• [BRIEF]:
Can you repeat the lines starting at the one containing "Leader of the" and ending at the one containing "was on the way"?

Records from a data collection
== Segment start ==

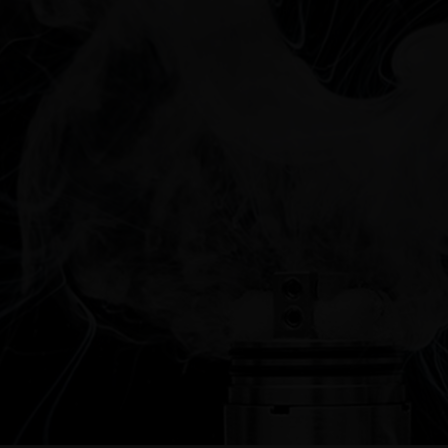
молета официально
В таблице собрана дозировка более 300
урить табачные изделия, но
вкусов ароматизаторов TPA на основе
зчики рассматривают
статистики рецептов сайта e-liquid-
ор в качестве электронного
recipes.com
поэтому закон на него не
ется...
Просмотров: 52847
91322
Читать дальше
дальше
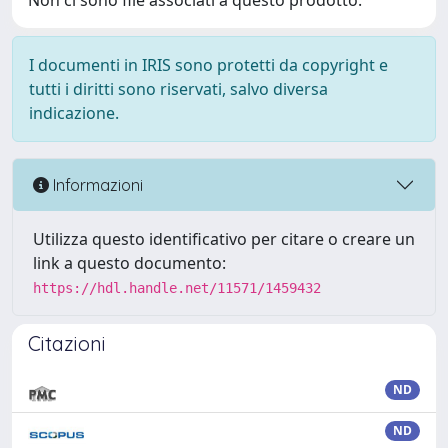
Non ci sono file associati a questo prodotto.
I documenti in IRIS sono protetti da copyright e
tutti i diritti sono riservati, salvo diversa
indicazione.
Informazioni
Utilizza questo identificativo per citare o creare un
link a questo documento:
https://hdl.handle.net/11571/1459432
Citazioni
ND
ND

== Segment end ==
== Segment start ==

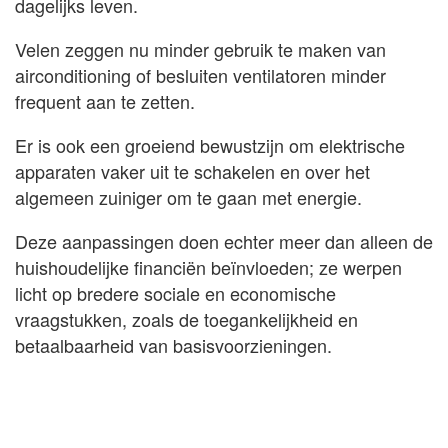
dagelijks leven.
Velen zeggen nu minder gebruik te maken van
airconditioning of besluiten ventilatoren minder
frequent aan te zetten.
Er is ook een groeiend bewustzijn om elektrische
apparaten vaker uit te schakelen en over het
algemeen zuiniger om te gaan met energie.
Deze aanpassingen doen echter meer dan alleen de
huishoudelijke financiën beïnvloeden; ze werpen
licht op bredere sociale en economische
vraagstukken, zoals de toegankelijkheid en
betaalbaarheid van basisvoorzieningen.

== Segment end ==
== Segment start ==

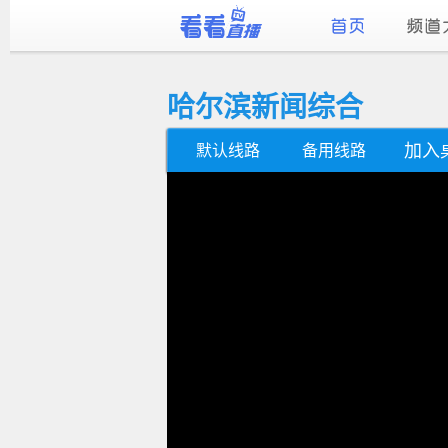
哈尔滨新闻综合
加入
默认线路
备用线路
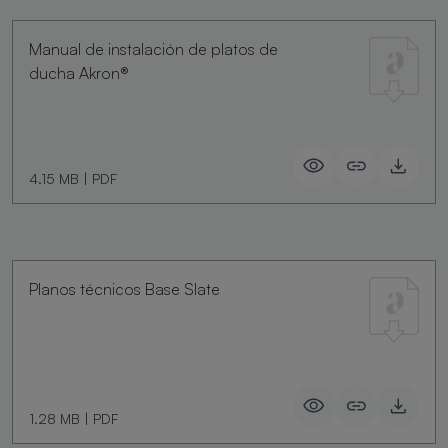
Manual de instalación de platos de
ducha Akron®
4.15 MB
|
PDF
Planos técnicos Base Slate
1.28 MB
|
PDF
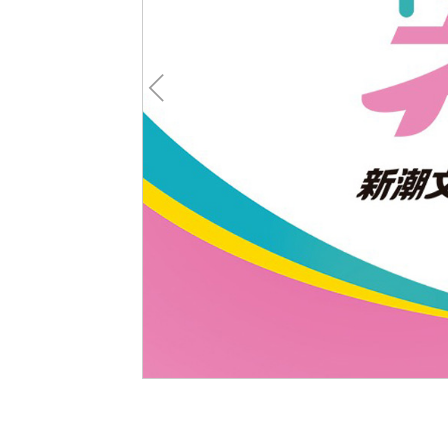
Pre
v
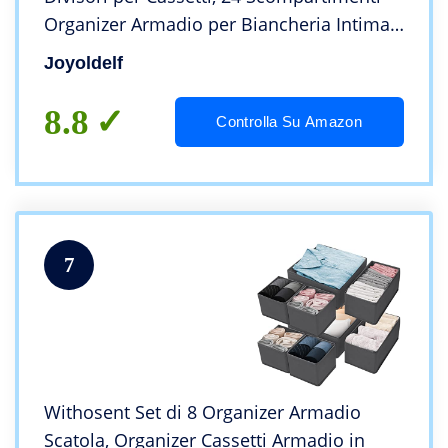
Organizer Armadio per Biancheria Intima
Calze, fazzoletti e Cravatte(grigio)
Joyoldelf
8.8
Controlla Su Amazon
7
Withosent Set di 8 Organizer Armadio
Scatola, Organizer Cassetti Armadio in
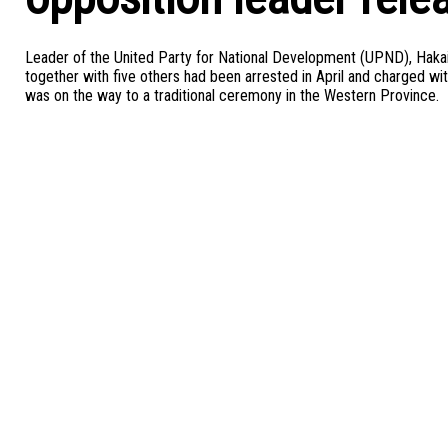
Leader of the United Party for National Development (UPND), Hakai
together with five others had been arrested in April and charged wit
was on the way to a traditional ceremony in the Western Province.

== Segment end ==

• [FINISHED EXERCISE]:
Leader of the United Party for National Development (UPND), Hakai
together with five others had been arrested in April and charged wit
was on the way to a traditional ceremony in the Western Province.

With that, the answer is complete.